Fortunately, US companies are largely reporting better-than-expected earnings, with tech companies such as Apple shooting the lights out and McDonald’s share price hitting an all-time high. So with earnings strong and Europe on the back burner (for now), let’s just focus on the highest risk of the week – the US debt challenges.

Ducks and drakes prevail in Washington, but I suspect something positive will happen this week — well, it better! The conflicting signals from the Democrats and Republicans run up against the logical thoughts that the politicians couldn’t possibly let the US default.

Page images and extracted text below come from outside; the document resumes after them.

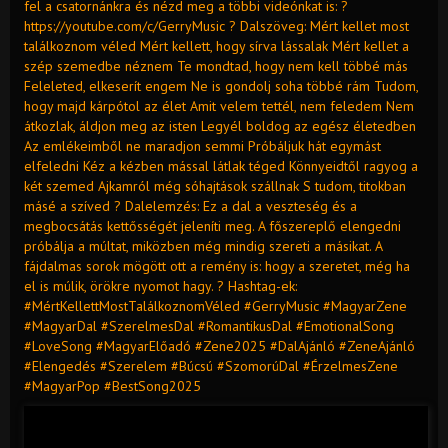
fel a csatornánkra és nézd meg a többi videónkat is: ?
https://youtube.com/c/GerryMusic ? Dalszöveg: Mért kellet most
találkoznom véled Mért kellett, hogy sírva lássalak Mért kellet a
szép szemedbe néznem Te mondtad, hogy nem kell többé más
Feleleted, elkeserít engem Ne is gondolj soha többé rám Tudom,
hogy majd kárpótol az élet Amit velem tettél, nem feledem Nem
átkozlak, áldjon meg az isten Legyél boldog az egész életedben
Az emlékeimből ne maradjon semmi Próbáljuk hát egymást
elfeledni Kéz a kézben mással látlak téged Könnyeidtől ragyog a
két szemed Ajkamról még sóhajtások szállnak S tudom, titokban
másé a szíved ? Dalelemzés: Ez a dal a veszteség és a
megbocsátás kettősségét jeleníti meg. A főszereplő elengedni
próbálja a múltat, miközben még mindig szereti a másikat. A
fájdalmas sorok mögött ott a remény is: hogy a szeretet, még ha
el is múlik, örökre nyomot hagy. ? Hashtag-ek:
#MértKellettMostTalálkoznomVéled #GerryMusic #MagyarZene
#MagyarDal #SzerelmesDal #RomantikusDal #EmotionalSong
#LoveSong #MagyarElőadó #Zene2025 #DalAjánló #ZeneAjánló
#Elengedés #Szerelem #Búcsú #SzomorúDal #ÉrzelmesZene
#MagyarPop #BestSong2025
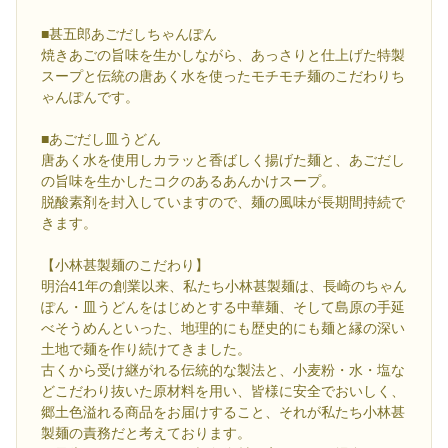
■甚五郎あごだしちゃんぽん
焼きあごの旨味を生かしながら、あっさりと仕上げた特製
スープと伝統の唐あく水を使ったモチモチ麺のこだわりち
ゃんぽんです。
■あごだし皿うどん
唐あく水を使用しカラッと香ばしく揚げた麺と、あごだし
の旨味を生かしたコクのあるあんかけスープ。
脱酸素剤を封入していますので、麺の風味が長期間持続で
きます。
【小林甚製麺のこだわり】
明治41年の創業以来、私たち小林甚製麺は、長崎のちゃん
ぽん・皿うどんをはじめとする中華麺、そして島原の手延
べそうめんといった、地理的にも歴史的にも麺と縁の深い
土地で麺を作り続けてきました。
古くから受け継がれる伝統的な製法と、小麦粉・水・塩な
どこだわり抜いた原材料を用い、皆様に安全でおいしく、
郷土色溢れる商品をお届けすること、それが私たち小林甚
製麺の責務だと考えております。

In a nutshell, the Congress has to agree that the strategy to reduce the deficit, which should be a combination of spending cuts and taxes, will permit the majority of politicians to accept a higher debt ceiling. But that’s not the end of it — the ratings agencies have to be happy with the agreement or else they will take away the Yanks’ AAA-rating on its sovereign debt.

Of course, the whole wrangling is not just about what has to be done to get the right numbers; the competing philosophies of the Democrats, the Republicans and the Tea Party are creating roadblocks to progress and agreement — particularly when it comes to taxes.

John Boehner, the key Republican in the battle is frustrated with President Obama’s Democrat stance.

“The president is emphatic that taxes have to be raised,” he says. “As a former small businessman, I know tax increases destroy jobs.”

And while both men have said they were confident that the USA would not default, conflicts remain. Obama says the Republican group doesn’t seem to have the capacity to agree to a debt-limit deal. The ideal plan should mean a US$4 trillion spending cut over a decade and that’s the figure the ratings agencies and the market will use to base their reactions to an ultimate deal.

If the Congress fails to agree there will be a big market sell-off, and that’s why I was a little concerned when I read that the House Speaker, John Boehner, late last week, told reporters that he and Obama “were not even close to an agreement.”

This uncertainty makes the US debt position the big issue of the week and while there are other US developments worth watching — such as the S&P Case-Shiller home price index, consumer confidence, new home sales, durable goods orders, pending home sales, GDP, the Chicago PMI and then consumer sentiment — sealing a debt/deficit deal is the main game in town.

On the local front, Wednesday’s inflation numbers could determine interest rate policy going forward and that could affect our dollar and our share prices, but all that pales in comparison to what shares and the dollar will do if the US fails to pull off a deal with stellar ratings.